Por: Pascual Gaviria Uribe.
La escena sucedió en diciembre de 2017, en el Tribunal Penal Internacional para la antigua Yugoslavia (TPIY), en La Haya, ciudad severa y misericordiosa, sede de tribunales especiales y de togados de cientos de países, escenario de columnas sólidas y balanzas precisas.
Un hombre oye su condena de pie, con su traje de corbata y unos audífonos que traducen la sentencia a su idioma. Mira al frente con el ceño rígido mientras el magistrado lee el fallo con voz monótona, como si prescribiera una receta para una enfermedad común. Luego del veredicto el ambiente formal y silencioso del tribunal, donde cada cual guarda una compostura casi sagrada, se ve sacudido por un grito y un extraño acto de histrionismo: “Slobodan Praljak no es un criminal de guerra, rechazo el veredicto”, inclina su cabeza hacia atrás y con su mano derecha se toma el veneno de un pequeño frasco, con ímpetu, con furia y determinación.
El magistrado, todavía sereno, le da la orden de detenerse y sentarse, pero su cuerpo ya solo obedece al dictado del veneno. Sus abogados lo miran con curiosidad, el magistrado se queda unos segundos paralizado, con la boca abierta, como si fuera un espectador en una obra de teatro a la que fue invitado a última hora. Luego intenta seguir con el fallo a otros acusados. Pero ya todo es revuelo, ahora los magistrados auxiliares corren y hacen de médicos improvisados mientras el condenado se retuerce en el suelo, ya los defensores hablan en otro idioma y advierten que el el hombre ha dicho que bebió un veneno mortal. El juez ni siquiera logra terminar la frase con la que intenta suspender el juicio.
El suicidio de Praljak, escritor y director de cine y teatro, filósofo y general de las tropas bosniocroatas durante la guerra que desintegró a Yugoslavia, recuerda una frase cruenta de El mercader de Venecia: “(…) pues ya que reclamas justicia tendrás justicia, más de la que quisieras.” La condena a veinte años se convirtió en pena de muerte. Otros dos condenados por ese mismo tribunal murieron ahorcados en sus celdas de una forma más discreta.
La frase de un juez en el drama de Shakespeare y las penas menguadas convertidas en penas de muerte, recuerdan el actual clima justiciero en Colombia. Desde muchas orillas se clama severidad, se grita firmeza, se mira a las celdas como única solución para el sosiego nacional. En El Mercader de Venecia un hombre reclama una libra de carne de su deudor, así lo dice su pagaré, no se le antoja recibir dinero a cambio, no está obligado a la misericordia. Quiere estricta justicia y respeto a las leyes de la ciudad. No le interesan los desagravios blandos. No quiere saber de las consecuencias de su derecho a esa libra de carne cercana al corazón, se impone la “tiranía del rencor”.
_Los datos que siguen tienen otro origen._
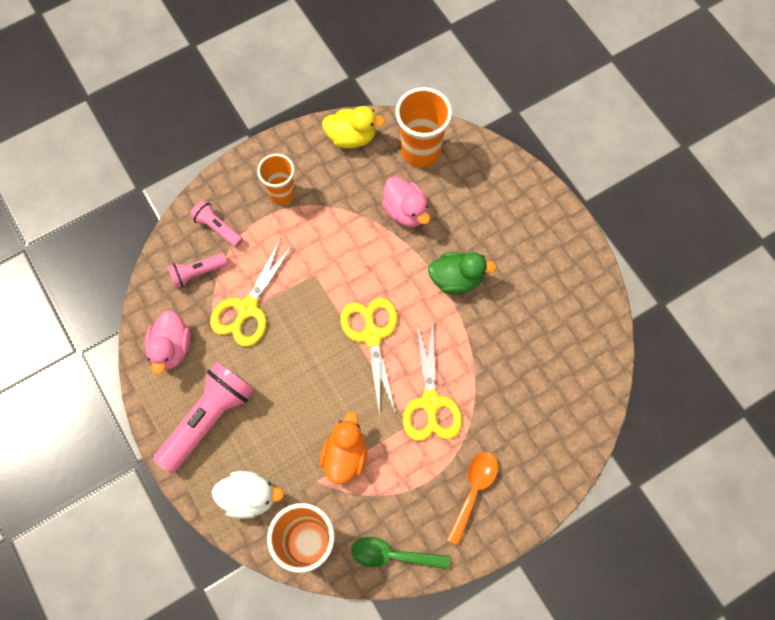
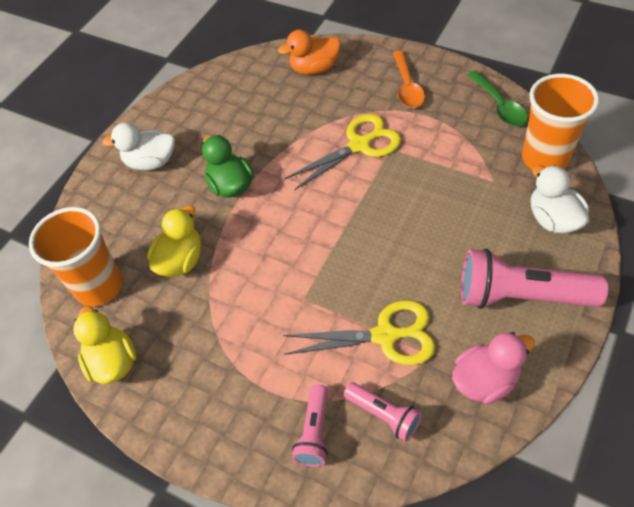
camera: 115 degrees left, 15 degrees down
orange cup [257,154,295,205] -> none
orange duck [320,411,367,484] -> orange duck moved to [278,30,341,75]
yellow scissors [340,298,397,416] -> none
pink duck [382,177,430,227] -> yellow duck [147,205,201,277]
orange spoon [447,452,498,546] -> orange spoon turned 90 degrees counterclockwise [393,51,425,108]
none -> white duck [102,123,175,170]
En Colombia solo un 20%, tal vez un poco menos, de los homicidios terminan con un condenado. Pero hay obligaciones que imponen el odio y la política. Hay acuerdos que no puede permitir la conciencia, “el instinto gobierna de tal modo nuestras pasiones que las lleva a decidir qué es lo que aman y lo que odian.”
Se necesita un gesto de dolor, un veneno en la boca de los acusados, así sea más justicia de la deseada. Hay libras de carne que se han cobrado a cientos de excombatientes: es su cuota de sacrificio, dicen muchos con voz recia. Desdeñan las palabras en una historia hecha solo para la representación: “recuerda que en rigor de justicia ninguno de nosotros se salvaría: todos rezamos por misericordia y esta misma plegaria nos enseña a devolver los actos de misericordia.” Solo quieren hombres bajo la sombra.